*Exercise passage*
*** Begin section ***
Ukrainian students find refuge far from home

Vladislava Talan (Courtesy)
Vladislava Talan (Courtesy)

One in six students at Reichman University receives a scholarship. In addition to scholarships for the Ethiopian community, international students, and lone soldiers, the Parasol Foundation Scholarship Program for Ukrainian Women is the latest scholarship program at Reichman University that provides scholarships to women from the war-torn regions of Ukraine who can no longer attend university in Ukraine. These women are supported by Ruth Parasol and the Parasol Foundation and Reichman University throughout their degrees to ensure they flourish and succeed in their studies.
*** End section ***
[Items listed in a dataset]
*** Begin section ***
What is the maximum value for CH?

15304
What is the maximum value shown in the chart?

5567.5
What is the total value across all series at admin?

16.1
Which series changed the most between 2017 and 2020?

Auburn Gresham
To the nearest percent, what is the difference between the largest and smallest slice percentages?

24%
*** End section ***
*Using the information*
[1] From the article on Ukrainian students, name every group that the scholarships at Reichman University are for.
[2] Please decide whether each statement agrees with the article on Ukrainian students, answering yes or no and quoting the words that settle it: (a) One in six students at Reichman University receives a scholarship. (b) The Parasol Foundation Scholarship Program for Ukrainian Women is the oldest scholarship program at Reichman University. (c) The women in the program are supported only during their first year of study.
[3] Turn the paragraph of the article on Ukrainian students that opens "One in six students" into a short list that keeps its main facts.
The records are separate material and are unrelated to the article.

*Task responses*
[1]
- The Ethiopian community
- International students
- Lone soldiers
- Women from the war-torn regions of Ukraine who can no longer attend university in Ukraine

[2]
(a) Yes: "One in six students at Reichman University receives a scholarship."
(b) No: "the latest scholarship program at Reichman University"
(c) No: "throughout their degrees"

[3]
- One in six Reichman University students receives a scholarship.
- Scholarships exist for the Ethiopian community, international students and lone soldiers.
- The newest program is the Parasol Foundation Scholarship Program for Ukrainian Women. It is for women from war-torn regions of Ukraine who can no longer attend university there.
- Ruth Parasol, the Parasol Foundation and Reichman University support these women throughout their degrees.